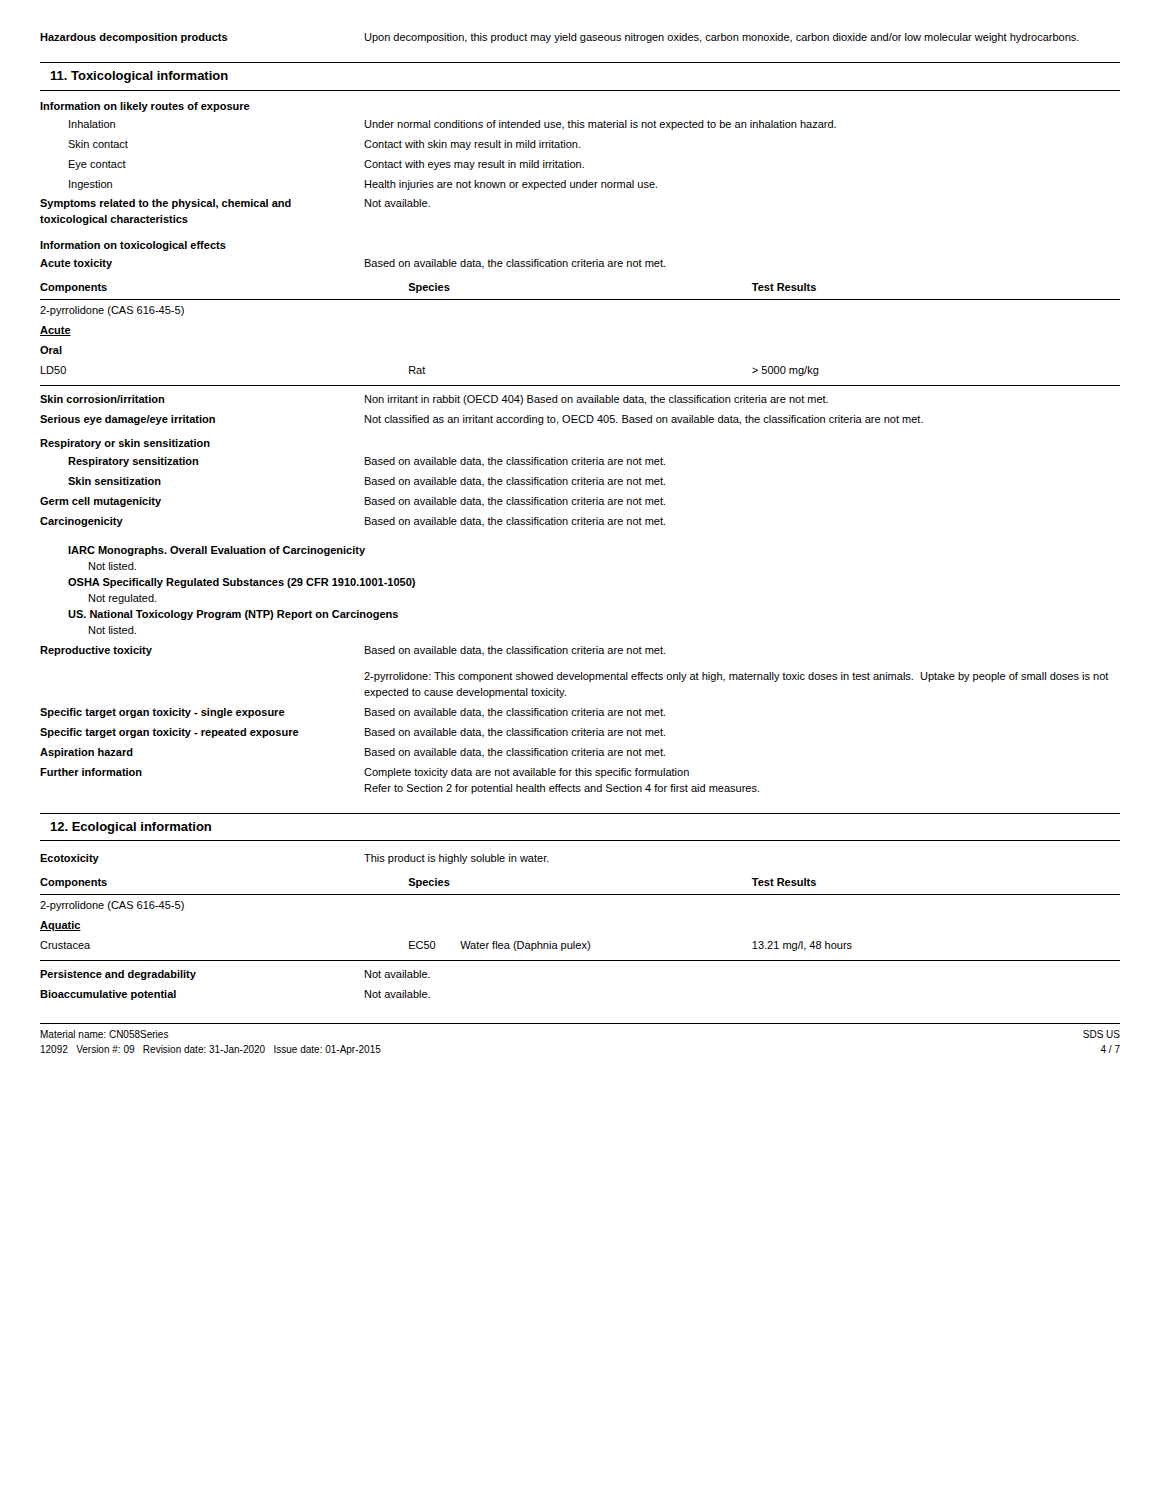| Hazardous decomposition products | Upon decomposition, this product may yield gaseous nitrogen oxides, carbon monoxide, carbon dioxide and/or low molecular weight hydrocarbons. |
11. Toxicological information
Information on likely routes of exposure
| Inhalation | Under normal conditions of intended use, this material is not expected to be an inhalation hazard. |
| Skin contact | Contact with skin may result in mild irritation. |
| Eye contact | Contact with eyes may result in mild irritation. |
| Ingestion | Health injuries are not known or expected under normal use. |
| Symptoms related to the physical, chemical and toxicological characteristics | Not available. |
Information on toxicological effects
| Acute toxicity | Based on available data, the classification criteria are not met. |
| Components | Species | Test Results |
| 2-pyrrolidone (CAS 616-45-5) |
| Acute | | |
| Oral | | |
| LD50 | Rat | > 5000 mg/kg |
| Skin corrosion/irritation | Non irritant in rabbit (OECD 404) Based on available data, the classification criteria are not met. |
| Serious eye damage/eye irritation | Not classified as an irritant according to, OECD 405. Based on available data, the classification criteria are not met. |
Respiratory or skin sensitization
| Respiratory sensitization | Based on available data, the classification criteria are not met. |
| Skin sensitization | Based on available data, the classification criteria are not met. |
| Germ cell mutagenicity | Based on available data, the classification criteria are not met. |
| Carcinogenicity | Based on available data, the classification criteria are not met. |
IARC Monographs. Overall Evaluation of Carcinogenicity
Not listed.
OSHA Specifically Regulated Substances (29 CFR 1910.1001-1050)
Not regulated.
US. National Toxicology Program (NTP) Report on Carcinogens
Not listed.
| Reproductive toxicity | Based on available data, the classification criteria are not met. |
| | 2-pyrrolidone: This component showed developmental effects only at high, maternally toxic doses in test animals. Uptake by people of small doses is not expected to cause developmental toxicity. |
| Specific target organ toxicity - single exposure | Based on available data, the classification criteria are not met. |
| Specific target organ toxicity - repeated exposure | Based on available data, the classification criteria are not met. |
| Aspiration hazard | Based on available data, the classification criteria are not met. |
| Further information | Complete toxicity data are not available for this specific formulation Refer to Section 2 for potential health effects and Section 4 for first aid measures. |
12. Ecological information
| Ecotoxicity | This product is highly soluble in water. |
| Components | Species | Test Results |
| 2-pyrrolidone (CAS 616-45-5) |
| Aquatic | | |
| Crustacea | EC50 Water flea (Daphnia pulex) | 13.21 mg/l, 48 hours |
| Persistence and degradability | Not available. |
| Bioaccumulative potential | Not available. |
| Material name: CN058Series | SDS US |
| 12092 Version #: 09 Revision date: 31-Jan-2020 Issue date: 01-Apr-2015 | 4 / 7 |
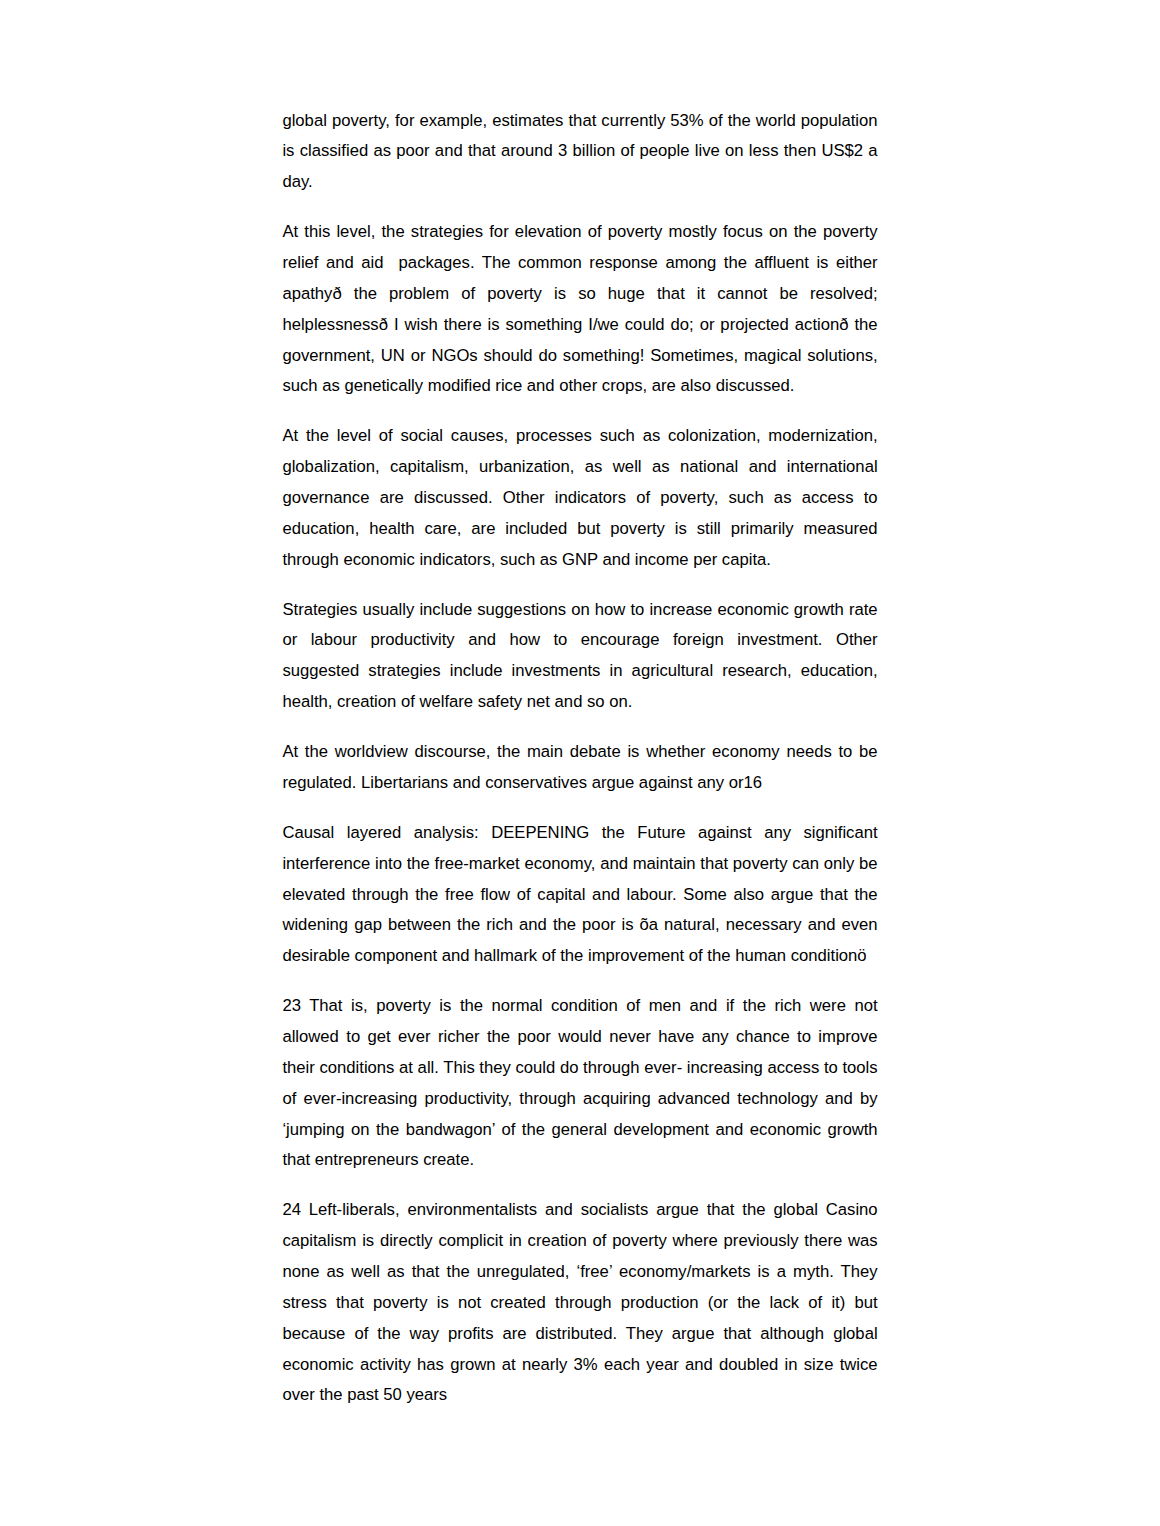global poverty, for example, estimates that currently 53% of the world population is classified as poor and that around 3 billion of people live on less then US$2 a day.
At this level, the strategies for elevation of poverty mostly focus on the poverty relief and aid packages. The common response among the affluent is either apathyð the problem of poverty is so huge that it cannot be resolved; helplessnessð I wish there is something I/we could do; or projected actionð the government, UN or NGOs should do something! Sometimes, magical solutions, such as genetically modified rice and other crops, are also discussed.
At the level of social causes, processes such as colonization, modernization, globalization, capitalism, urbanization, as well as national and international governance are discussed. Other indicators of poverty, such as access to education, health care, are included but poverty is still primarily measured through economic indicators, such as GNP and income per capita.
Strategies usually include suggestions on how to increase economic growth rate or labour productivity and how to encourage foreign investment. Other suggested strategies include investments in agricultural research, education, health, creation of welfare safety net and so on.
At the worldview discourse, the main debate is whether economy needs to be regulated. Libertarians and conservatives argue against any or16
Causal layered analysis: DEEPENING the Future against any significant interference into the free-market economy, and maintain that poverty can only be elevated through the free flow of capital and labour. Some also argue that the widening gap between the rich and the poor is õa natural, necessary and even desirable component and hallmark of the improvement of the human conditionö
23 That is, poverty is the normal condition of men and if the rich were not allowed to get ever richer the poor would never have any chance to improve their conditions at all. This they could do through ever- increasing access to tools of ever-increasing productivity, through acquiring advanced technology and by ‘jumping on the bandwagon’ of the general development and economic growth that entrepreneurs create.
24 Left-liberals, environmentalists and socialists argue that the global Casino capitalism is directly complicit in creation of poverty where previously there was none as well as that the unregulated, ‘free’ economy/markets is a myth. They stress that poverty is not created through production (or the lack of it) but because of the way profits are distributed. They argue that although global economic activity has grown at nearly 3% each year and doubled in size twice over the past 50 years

- **Exercise**
Output each record verbatim, but skip anything that is a picture.

- **Final answer**
| Hazardous decomposition products | Upon decomposition, this product may yield gaseous nitrogen oxides, carbon monoxide, carbon dioxide and/or low molecular weight hydrocarbons. |
11. Toxicological information
Information on likely routes of exposure
| Inhalation | Under normal conditions of intended use, this material is not expected to be an inhalation hazard. |
| Skin contact | Contact with skin may result in mild irritation. |
| Eye contact | Contact with eyes may result in mild irritation. |
| Ingestion | Health injuries are not known or expected under normal use. |
| Symptoms related to the physical, chemical and toxicological characteristics | Not available. |
Information on toxicological effects
| Acute toxicity | Based on available data, the classification criteria are not met. |
| Components | Species | Test Results |
| 2-pyrrolidone (CAS 616-45-5) |
| Acute | | |
| Oral | | |
| LD50 | Rat | > 5000 mg/kg |
| Skin corrosion/irritation | Non irritant in rabbit (OECD 404) Based on available data, the classification criteria are not met. |
| Serious eye damage/eye irritation | Not classified as an irritant according to, OECD 405. Based on available data, the classification criteria are not met. |
Respiratory or skin sensitization
| Respiratory sensitization | Based on available data, the classification criteria are not met. |
| Skin sensitization | Based on available data, the classification criteria are not met. |
| Germ cell mutagenicity | Based on available data, the classification criteria are not met. |
| Carcinogenicity | Based on available data, the classification criteria are not met. |
IARC Monographs. Overall Evaluation of Carcinogenicity
Not listed.
OSHA Specifically Regulated Substances (29 CFR 1910.1001-1050)
Not regulated.
US. National Toxicology Program (NTP) Report on Carcinogens
Not listed.
| Reproductive toxicity | Based on available data, the classification criteria are not met. |
| | 2-pyrrolidone: This component showed developmental effects only at high, maternally toxic doses in test animals. Uptake by people of small doses is not expected to cause developmental toxicity. |
| Specific target organ toxicity - single exposure | Based on available data, the classification criteria are not met. |
| Specific target organ toxicity - repeated exposure | Based on available data, the classification criteria are not met. |
| Aspiration hazard | Based on available data, the classification criteria are not met. |
| Further information | Complete toxicity data are not available for this specific formulation Refer to Section 2 for potential health effects and Section 4 for first aid measures. |
12. Ecological information
| Ecotoxicity | This product is highly soluble in water. |
| Components | Species | Test Results |
| 2-pyrrolidone (CAS 616-45-5) |
| Aquatic | | |
| Crustacea | EC50 Water flea (Daphnia pulex) | 13.21 mg/l, 48 hours |
| Persistence and degradability | Not available. |
| Bioaccumulative potential | Not available. |
| Material name: CN058Series | SDS US |
| 12092 Version #: 09 Revision date: 31-Jan-2020 Issue date: 01-Apr-2015 | 4 / 7 |
global poverty, for example, estimates that currently 53% of the world population is classified as poor and that around 3 billion of people live on less then US$2 a day.
At this level, the strategies for elevation of poverty mostly focus on the poverty relief and aid packages. The common response among the affluent is either apathyð the problem of poverty is so huge that it cannot be resolved; helplessnessð I wish there is something I/we could do; or projected actionð the government, UN or NGOs should do something! Sometimes, magical solutions, such as genetically modified rice and other crops, are also discussed.
At the level of social causes, processes such as colonization, modernization, globalization, capitalism, urbanization, as well as national and international governance are discussed. Other indicators of poverty, such as access to education, health care, are included but poverty is still primarily measured through economic indicators, such as GNP and income per capita.
Strategies usually include suggestions on how to increase economic growth rate or labour productivity and how to encourage foreign investment. Other suggested strategies include investments in agricultural research, education, health, creation of welfare safety net and so on.
At the worldview discourse, the main debate is whether economy needs to be regulated. Libertarians and conservatives argue against any or16
Causal layered analysis: DEEPENING the Future against any significant interference into the free-market economy, and maintain that poverty can only be elevated through the free flow of capital and labour. Some also argue that the widening gap between the rich and the poor is õa natural, necessary and even desirable component and hallmark of the improvement of the human conditionö
23 That is, poverty is the normal condition of men and if the rich were not allowed to get ever richer the poor would never have any chance to improve their conditions at all. This they could do through ever- increasing access to tools of ever-increasing productivity, through acquiring advanced technology and by ‘jumping on the bandwagon’ of the general development and economic growth that entrepreneurs create.
24 Left-liberals, environmentalists and socialists argue that the global Casino capitalism is directly complicit in creation of poverty where previously there was none as well as that the unregulated, ‘free’ economy/markets is a myth. They stress that poverty is not created through production (or the lack of it) but because of the way profits are distributed. They argue that although global economic activity has grown at nearly 3% each year and doubled in size twice over the past 50 years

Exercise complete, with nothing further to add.